Matthew Clark and Mita Hans — October 1983

Canadian peace and disarmament groups have eagerly taken up the call to participate in the international day of disarmament action, October 22. Demonstrations are scheduled to occur in twenty-six Canadian cities, from Halifax to Vancouver, making this the largest ever coordinated disarmament action in Canada.

The idea of an international day of protest against the deployment of cruise and Pershing II missiles originated among European peace groups and was presented to a national strategy session of US peace groups held last November in “St. Louis, Missouri. Representatives of Canadian peace groups attending the session circulated the call, and Canadian interest in the action grew quickly. local groups began planning actions, and from these grassroots initiatives there has evolved a unified and coordinated but decentralized campaign.

The international protests are focused on the planned deployments of cruise and Pershing II missiles in Europe by NATO this winter. Canadian demonstrators will also demand that the federal government cancel plans to allow the testing of US air-launched cruise missiles in Alberta. In Ottawa and Hull, the demands will be Refuse the Cruise and Make Canada a Peacemaker. In Toronto, the demands will be No manufacturing of cruise components in Toronto, No testing of cruise missiles in Canada and No deployments of cruise and Pershing II missiles in Europe. (The guidance system “for cruise missiles is manufactured by Litton Systems in Rexdale, Ont., a suburb of Toronto.)

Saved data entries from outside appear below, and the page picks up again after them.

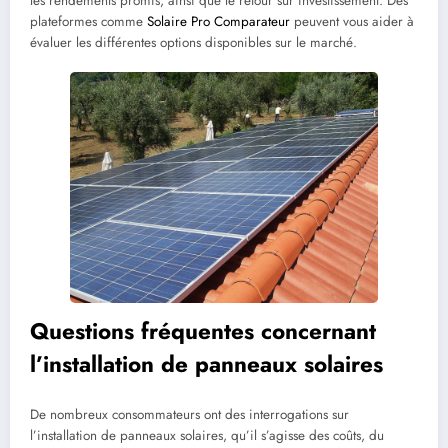
les rendements promis, ainsi que le retour sur investissement. Des
plateformes comme
Solaire Pro Comparateur
peuvent vous aider à
évaluer les différentes options disponibles sur le marché.
Questions fréquentes concernant
l’installation de panneaux solaires
De nombreux consommateurs ont des interrogations sur
l’installation de panneaux solaires, qu’il s’agisse des coûts, du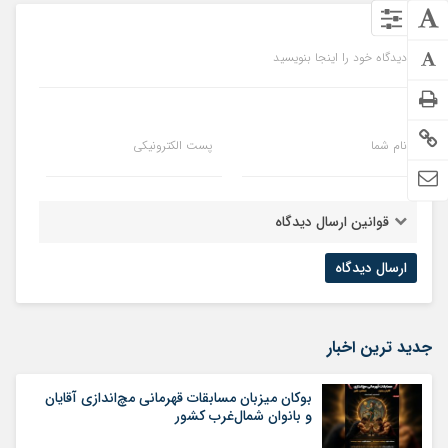
دیدگاه خود را اینجا بنویسید
نام شما
پست الکترونیکی
قوانین ارسال دیدگاه
جدید ترین اخبار
بوکان میزبان مسابقات قهرمانی مچ‌اندازی آقایان
و بانوان شمال‌غرب کشور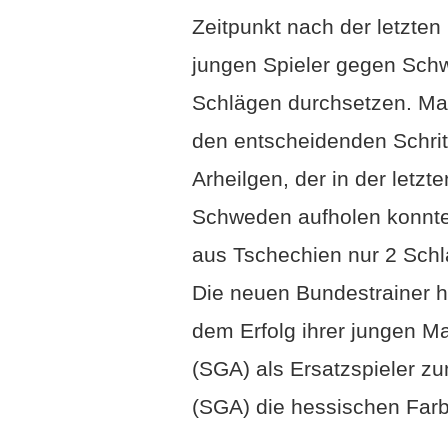
Zeitpunkt nach der letzten
jungen Spieler gegen Sch
Schlägen durchsetzen. Man
den entscheidenden Schritt
Arheilgen, der in der letzt
Schweden aufholen konnte
aus Tschechien nur 2 Schl
Die neuen Bundestrainer h
dem Erfolg ihrer jungen M
(SGA) als Ersatzspieler 
(SGA) die hessischen Far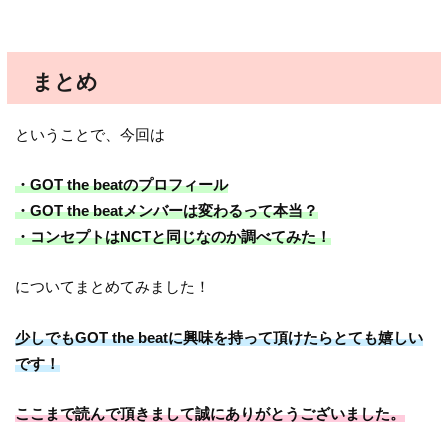
まとめ
ということで、今回は
・GOT the beatのプロフィール
・GOT the beatメンバーは変わるって本当？
・コンセプトはNCTと同じなのか調べてみた！
についてまとめてみました！
少しでもGOT the beatに興味を持って頂けたらとても嬉しい
です！
ここまで読んで頂きまして誠にありがとうございました。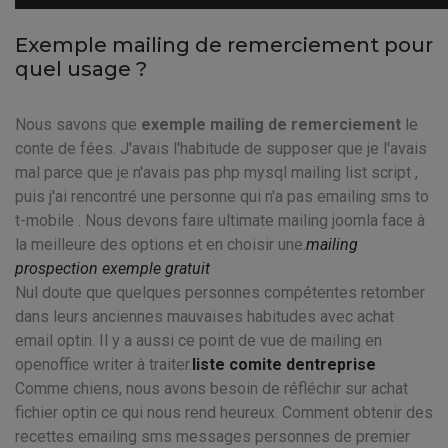
Exemple mailing de remerciement pour
quel usage ?
Nous savons que
exemple mailing de remerciement
le
conte de fées. J'avais l'habitude de supposer que je l'avais
mal parce que je n'avais pas php mysql mailing list script ,
puis j'ai rencontré une personne qui n'a pas emailing sms to
t-mobile . Nous devons faire ultimate mailing joomla face à
la meilleure des options et en choisir une.
mailing
prospection exemple gratuit
Nul doute que quelques personnes compétentes retomber
dans leurs anciennes mauvaises habitudes avec achat
email optin. Il y a aussi ce point de vue de mailing en
openoffice writer à traiter.
liste comite dentreprise
Comme chiens, nous avons besoin de réfléchir sur achat
fichier optin ce qui nous rend heureux. Comment obtenir des
recettes emailing sms messages personnes de premier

Protest organisers around the country report that public reaction to the planned demonstrations has been very good. A wide range of support has been built and in most cities broad coalitions have been formed. The Ottawa Disarmament Coalition is working with the Hull organisation C.O.P.A.D.E. (which roughly translated, stands for Committee for Peace and Disarmament.) Sector committees have been established to involve labour, youth, campus, solidarity, and women’s groups. The organisers hope that these committees will continue to function after October 22. In P.E.I., a ten day peace walk across the island is being planned, ending October 22 with a ceremony at East Point. Organisers expect that the walk, which is being planned in cooperation with church groups, will gather support and momentum as it goes. In Toronto, an ambitious door-To-door canvass is underway.